■ **Tujuan 1**: Ringkas teks tentang batas-batas kesenian dalam tiga kalimat.
■ **Tujuan 2**: Teruskan teks tentang batas-batas kesenian, mulai sesudah kalimat terakhir yang ada.

■ **Kutipan Bacaan**:
Batas-Batas Kesenian

BATAS-BATAS KESENIAN

Penanya:
Agus Arif Susilo,
SMP Muhammadiyah Kebumen 54473


Pertanyaan:

Kesenian menurut kolom fatwa SM sangat dibatasi. Saya sebagai guru kesenian di SMP Muhammadiyah bagaimana seharusnya menyikapi hal ini? Artinya, sejauh mana kesenian yang boleh diajarkan?


Jawaban:

Sebelum sampai kepada jawaban inti, perlu saudara ketahui bahwa dalam kolom fatwa tidak ada penyempitan soal kesenian. Kalau ada orang yang bertanya tentang soal kesenian akan dijawab sebagaimana mestinya. Sudah barang tentu jawaban dalam rubrik Fatwa Agama di SM tidak panjang lebar seperti uraian dalam buku yang khusus menerangkan soal kesenian karena kolomnya terbatas. Perlu pula kami informasikan kepada saudara, sudah ada satu buku yang dikeluarkan oleh Majelis Kebudayaan Muhammadiyah Universitas Ahmad Dahlan dan Lembaga Litbang PP Muhammadiyah, tentang kesenian dan sudah dicetak dengan baik, berjudul “Islam dan Kesenian”. Tolong saudara berhubungan dengan Toko Buku SM di Yogyakarta, untuk menjadi bahan saudara mengajar. Majelis Tarjih dan Pengembangan Pemikiran Islam juga telah memutuskan masalah “Kebudayaan dan Kesenian dalam Perspektif Islam” pada Munas Tarjih ke-22 di Malang, dan telah ditanfidz oleh PP Muhammadiyah serta dimuat dalam Berita Resmi Muhammadiyah No. 13/1995-2000, Syawwal 1420 H / Januari 2000 M.
Mengenai sejauh mana kesenian yang boleh diajarkan dapat kami jawab sebagai berikut:
Para ulama Islam telah membuat suatu ketetapan bahwa pada asalnya segala sesuatu itu boleh, berdasarkan firman Allah dalam QS. Al-Baqarah (2): 29:
هُوَ الَّذِي خَلَقَ لَكُمْ مَا فِي اْلأَرْضِ جَمِيعًا... [البقرة {2}: 29].

■ **Data Mentah**:
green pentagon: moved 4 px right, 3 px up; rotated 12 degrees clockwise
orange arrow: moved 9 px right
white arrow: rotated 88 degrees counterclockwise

■ **Jawaban Latihan 1**: Seorang guru kesenian di SMP Muhammadiyah bertanya sejauh mana kesenian boleh diajarkan, karena menurutnya kolom fatwa SM sangat membatasi kesenian. Jawabannya menegaskan bahwa kolom fatwa tidak menyempitkan soal kesenian dan menjawab singkat hanya karena kolomnya terbatas, lalu menunjuk buku "Islam dan Kesenian" serta keputusan Munas Tarjih ke-22 di Malang tentang "Kebudayaan dan Kesenian dalam Perspektif Islam". Untuk pertanyaan intinya, jawaban itu bertolak dari ketetapan para ulama Islam bahwa pada asalnya segala sesuatu itu boleh, berdasarkan QS. Al-Baqarah (2): 29.

■ **Jawaban Latihan 2**:
Artinya: “Dia-lah Allah, yang menjadikan segala yang ada di bumi untuk kamu ...” [QS. al-Baqarah {2}: 29].
Tidak ada sesuatu yang diharamkan kecuali dengan nash yang shahih dan sharih (jelas) dari Kitab al-Qur’an atau Sunnah Rasulullah saw, atau ijma yang sah yang meyakinkan. Apabila tidak terdapat dalam tiga ketetapan itu, maka yang demikian tidak mempengaruhi kehalalannya dan tetaplah ia dalam batasan kemanfaatan yang luas. Allah berfirman:
... وَقَدْ فَصَّلَ لَكُمْ مَا حَرَّمَ عَلَيْكُمْ إِلَّا مَا اضْطُرِرْتُمْ إِلَيْهِ... [الأنعام {6}: 119].
Artinya: “… padahal sesungguhnya Allah telah menjelaskan kepada kamu apa yang diharamkan-Nya atasmu, kecuali apa yang terpaksa kamu memakannya …” [QS. al-Anam {6}: 119].
Dan Rasulullah saw bersabda:
مَا أَحَلَّ اللهُ فِى كِتَابِهِ فَهُوَ حَلاَلٌ وَمَا حَرَّمَ فَهُوَ حَرَامٌ وَمَا سَكَتَ عَنْهُ فَهُوَ عَفْوٌ... [رواه الحاكم عن أبي الدرداء وصححه وأخرجه البزار].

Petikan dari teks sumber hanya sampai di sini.